Basın tarihini bilenler 1908 yılında II. Meşrutiyet'in ilânına ayrı bir önem verirler. Çünkü getirilen serbestlik ortamında basın, hızlı bir gelişme dönemine girer. Gerek İstanbul'da, gerekse Anadolu'nun belli başlı kültür merkezlerinde çok yoğun bir basın hayatı yaşanmaya başlar. Peş peşe gazete ve dergiler çıkarılır, yeni yeni yazarlar /muharrirler ortaya çıkar. Gazete ve dergilerimizde bu dönemde bir önceki dönemden çok daha farklı konulara değinilir.
Dergicilik alanında Konya'da da benzer durum görülür. Önce Bârika(1909) çıkar, onu Ufk-ı Âtî izler. Şahâb'tan sonra ise onlara pek benzemeyen dergilerle karşılaşırız.
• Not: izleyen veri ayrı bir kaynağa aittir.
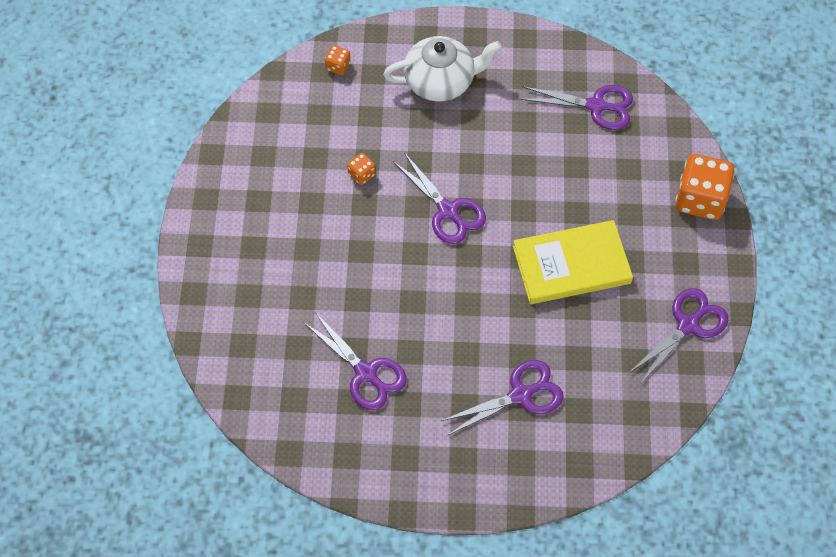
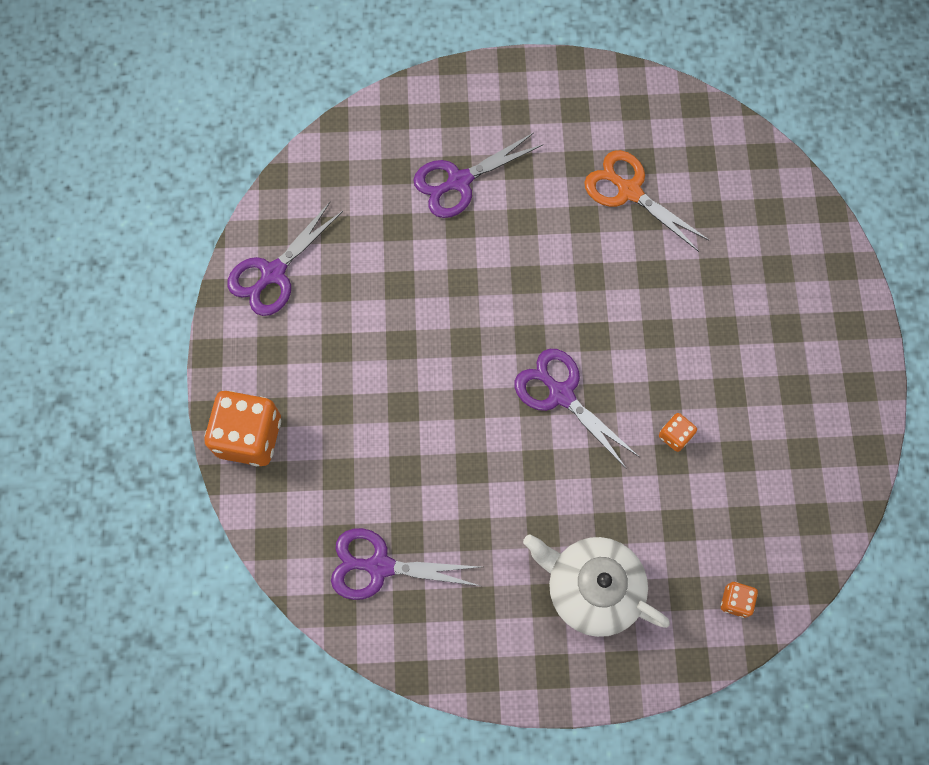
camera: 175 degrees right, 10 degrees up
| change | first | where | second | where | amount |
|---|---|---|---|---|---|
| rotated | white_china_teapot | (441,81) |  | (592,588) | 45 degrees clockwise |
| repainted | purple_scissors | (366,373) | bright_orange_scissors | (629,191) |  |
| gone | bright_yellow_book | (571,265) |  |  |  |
Rehber-i Konya bunlardan birisidir. Rehber-i Konya; sigorta, şirket, ticaretin tarihi gibi ekonomiyle ilgili konuları ele alan yazılara yer verir, ticaretin önemini vurgular… Dönemin ekonomik hayatına ışık tutar ve Konya'da bu yoldaki gelişmelerden haberli olmamızı sağlar…
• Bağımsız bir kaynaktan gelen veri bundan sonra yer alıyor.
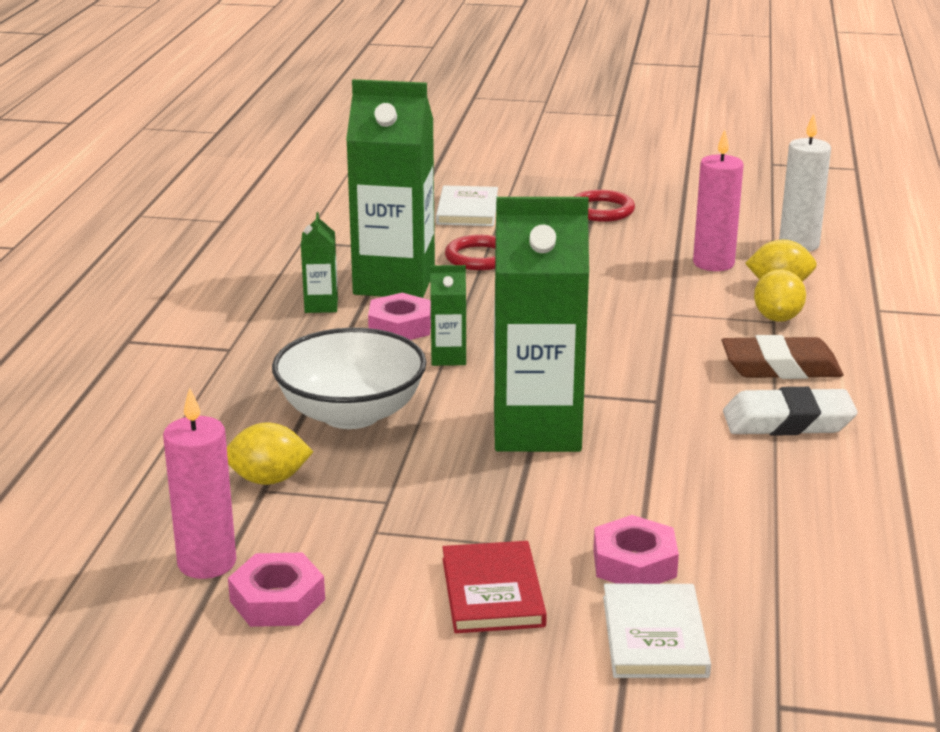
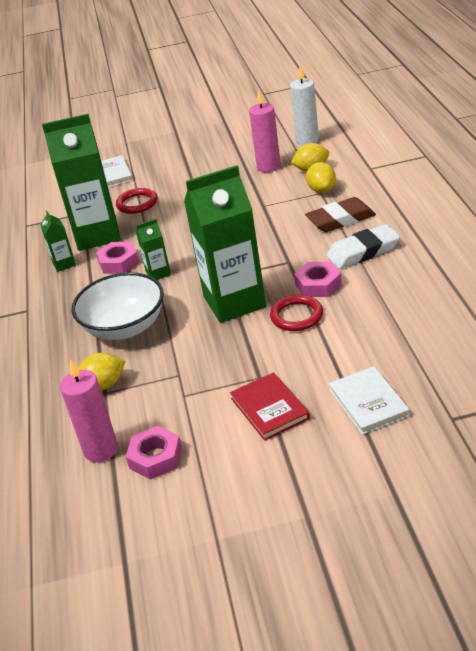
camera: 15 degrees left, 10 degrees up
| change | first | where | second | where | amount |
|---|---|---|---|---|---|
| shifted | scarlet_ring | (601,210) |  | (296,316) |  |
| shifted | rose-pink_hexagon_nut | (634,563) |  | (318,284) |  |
İş Ocağı ise Cumhuriyetin ilânından sonra yayımlanan ilk dergidir. İşçi kesimin sorunlarını dile getirmek amacıyla çıkarılmıştır. Ancak dönemin çeşitli kültürel olaylarına kayıtsız kalmamış, zaman zaman şiir, hikâye, tiyatro haberleri ve eleştiri de yayımlamıştır. Sadece Konya'da değil, Anadolu'nun farklı kesimlerindeki işçilerden haberler de veren bu dergi; "şehirde çoktan beri ilmî, sanâyi, zirâ'î ve iktisadî bir mecmuanın çıkmadığını, bu alanda bir boşluk olduğunu düşünen bir kesim insanın girişimleriyle" 1924 yılı Kasım'ında yerel basındaki yerini almıştır.